Monadic Call/CC?

Richard Uhtenwoldt ru@river.org
Thu, 21 Feb 2002 14:14:28 -0800


Ashley Yakeley writes:

>    instance PeirceMonad IO where
>        {
>        peirceM foo = do
>            {
>            ref <- newIORef Nothing;
>            catch (foo (\a -> do
>                {
>                writeIORef ref (Just a);
>                ioError (userError "break");
>                }))
>                (\ex -> do
>                {
>                ma <- readIORef ref;
>                case ma of
>                    {
>                    Just a -> return a;
>                    _ -> ioError ex;
>                    };
>                })
>            }
>        };
>
>So you can do it if you have refs and throw/catch for your monad.
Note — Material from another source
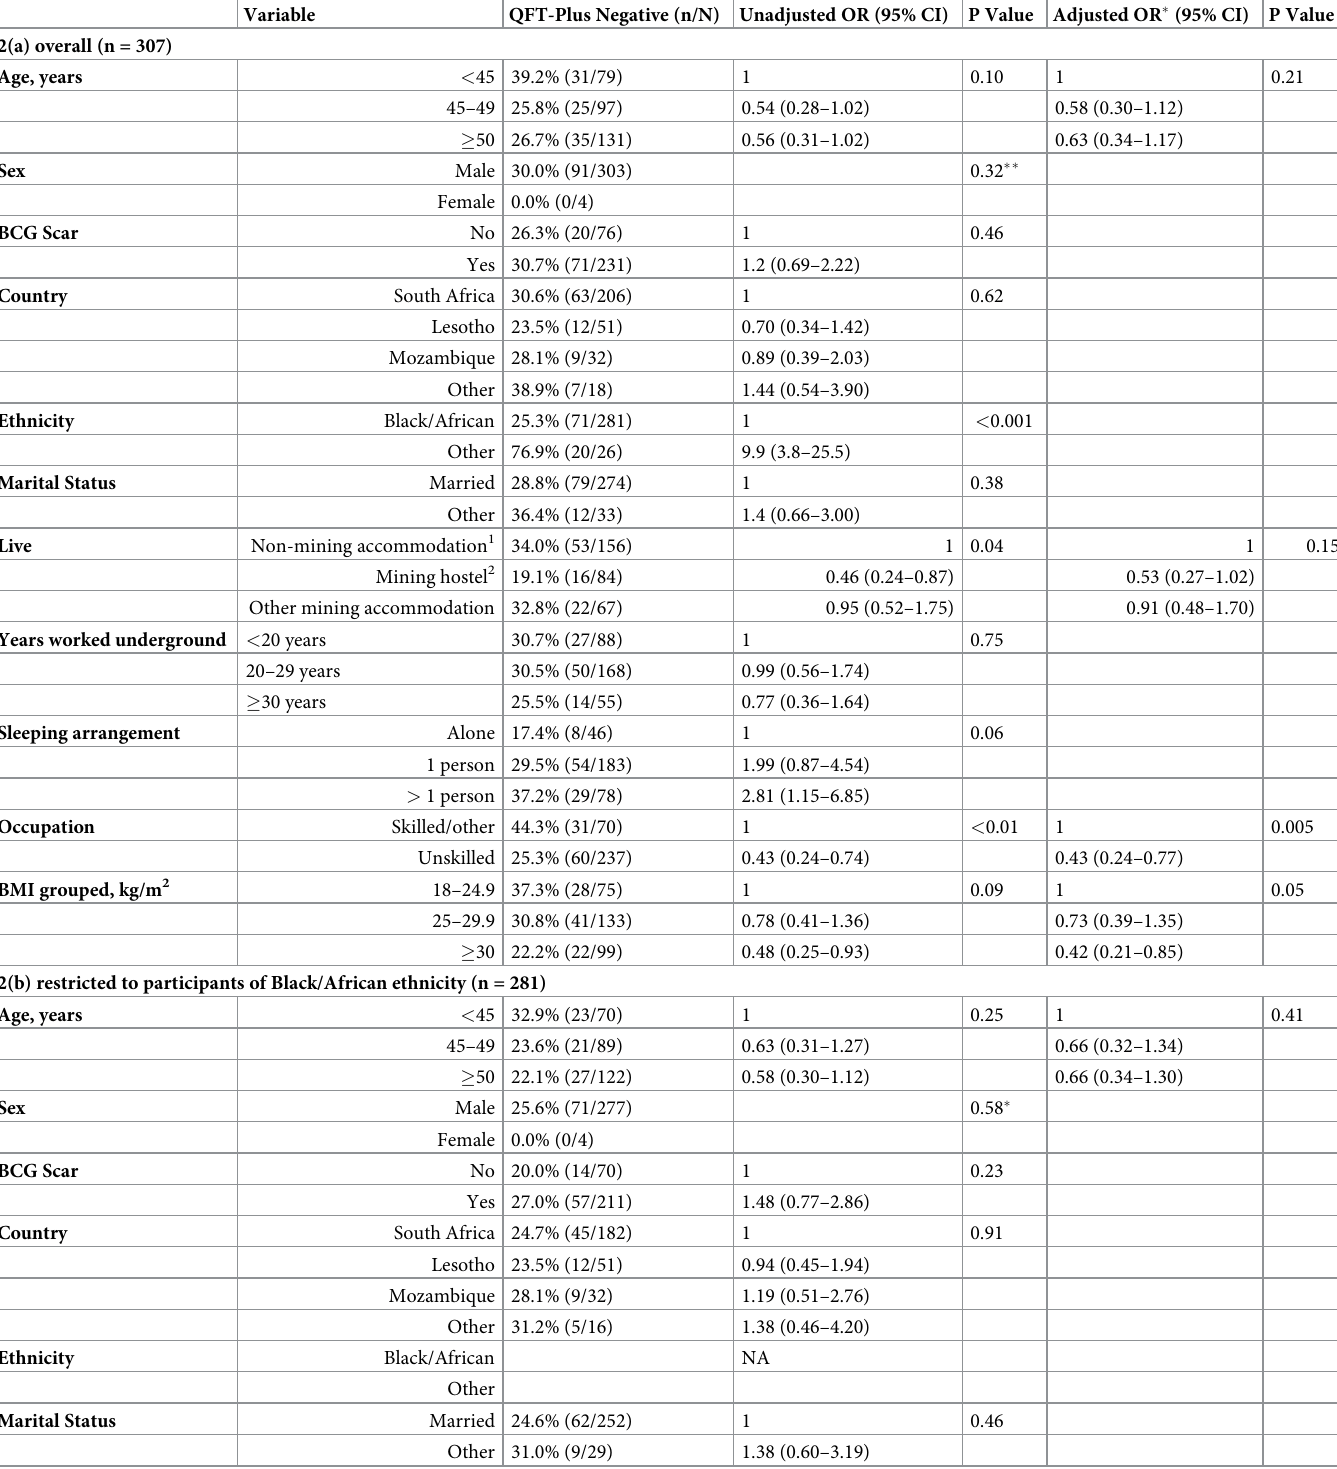
Table 2. Factors associated with being TB uninfected as defined by being QFT-Plus negative, among miners attending for annual medical examination: 2(a) overall (n = 307); and 2(b) restricted to participants of Black/African ethnicity (n = 281).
I think.

In Scheme, the reified continuation can survive the end of
the execution of the call/CC construct, like the continuation survives
that gets put into the variable upward in the following:

> (define (putstrln x) (display x) (newline))
> (define upward 'placeholder)
> (begin 
    (call-with-current-continuation (lambda (cont) (set! upward cont)))
    (putstrln "zzz") )
zzz
> (upward)
zzz

In case your Scheme is rusty, I'll translate the whole example
into untested Haskell.  Assumes an interactive mode like GHCi's.

>   upward<-newIORef Nothing
> do
    {
    pierceM (\cont-> writeIORef upward (Just cont));
    putStrLn "zzz"
    }
zzz
> do
    {
    (Just cont)<-readIORef upward;
    cont
    }
zzz

I do not know if you can get your definition and my test of it
through the typechecker!
Thinking about typing that last makes my head hurt.

But if you can, I think you'll get an error at the last line instead
of a second "zzz" line because call/cc makes rather severe demmands
on an implementation.  Not something an implementation is likely
to be able to support unintentionally.

Holler if you want me to rewrite the test to be noninteractive.